### TASK TO CARRY OUT
Swap "image" for "photo" everywhere in the lines below and change nothing else. Leave the pictures out of your answer.

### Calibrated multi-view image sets
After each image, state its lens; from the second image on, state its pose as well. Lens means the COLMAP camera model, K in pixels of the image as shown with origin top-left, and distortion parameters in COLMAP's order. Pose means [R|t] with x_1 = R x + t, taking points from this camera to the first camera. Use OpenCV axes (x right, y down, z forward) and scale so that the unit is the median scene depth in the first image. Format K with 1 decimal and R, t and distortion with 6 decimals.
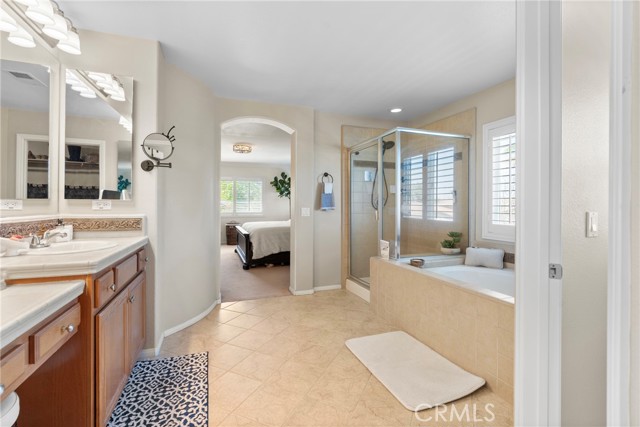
lens RADIAL K [[290.8, 0, 320.0], [0, 290.8, 209.5], [0, 0, 1]] dist [-0.002301, 0.000614]
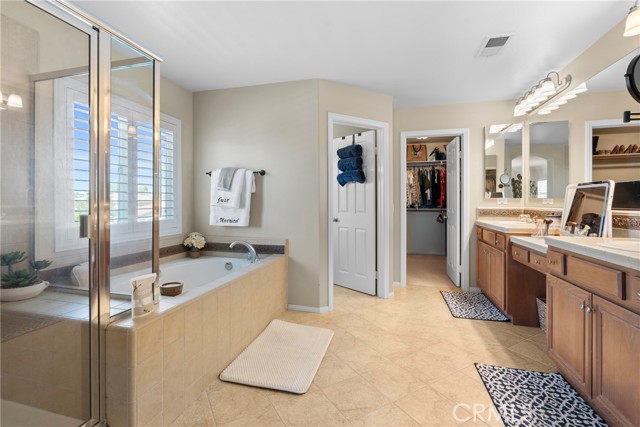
lens RADIAL K [[290.8, 0, 315.8], [0, 290.8, 199.7], [0, 0, 1]] dist [-0.002301, 0.000614]
pose [[-0.812969, 0.011369, 0.582196, -0.416432], [-0.001082, 0.999778, -0.021035, 0.003215], [-0.582306, -0.017731, -0.812776, 1.831499]]
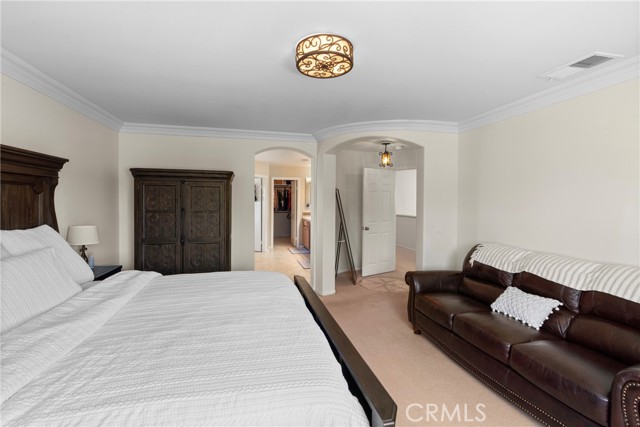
lens RADIAL K [[290.8, 0, 319.6], [0, 290.8, 208.2], [0, 0, 1]] dist [-0.002301, 0.000614]
pose [[-0.993804, -0.002628, 0.111115, -0.796023], [-0.000807, 0.999865, 0.016429, -0.085271], [-0.111143, 0.016237, -0.993672, 3.532830]]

### RESPONSE TO THE TASK
After each photo, state its lens; from the second photo on, state its pose as well. Lens means the COLMAP camera model, K in pixels of the photo as shown with origin top-left, and distortion parameters in COLMAP's order. Pose means [R|t] with x_1 = R x + t, taking points from this camera to the first camera. Use OpenCV axes (x right, y down, z forward) and scale so that the unit is the median scene depth in the first photo. Format K with 1 decimal and R, t and distortion with 6 decimals.
lens RADIAL K [[290.8, 0, 320.0], [0, 290.8, 209.5], [0, 0, 1]] dist [-0.002301, 0.000614]
lens RADIAL K [[290.8, 0, 315.8], [0, 290.8, 199.7], [0, 0, 1]] dist [-0.002301, 0.000614]
pose [[-0.812969, 0.011369, 0.582196, -0.416432], [-0.001082, 0.999778, -0.021035, 0.003215], [-0.582306, -0.017731, -0.812776, 1.831499]]
lens RADIAL K [[290.8, 0, 319.6], [0, 290.8, 208.2], [0, 0, 1]] dist [-0.002301, 0.000614]
pose [[-0.993804, -0.002628, 0.111115, -0.796023], [-0.000807, 0.999865, 0.016429, -0.085271], [-0.111143, 0.016237, -0.993672, 3.532830]]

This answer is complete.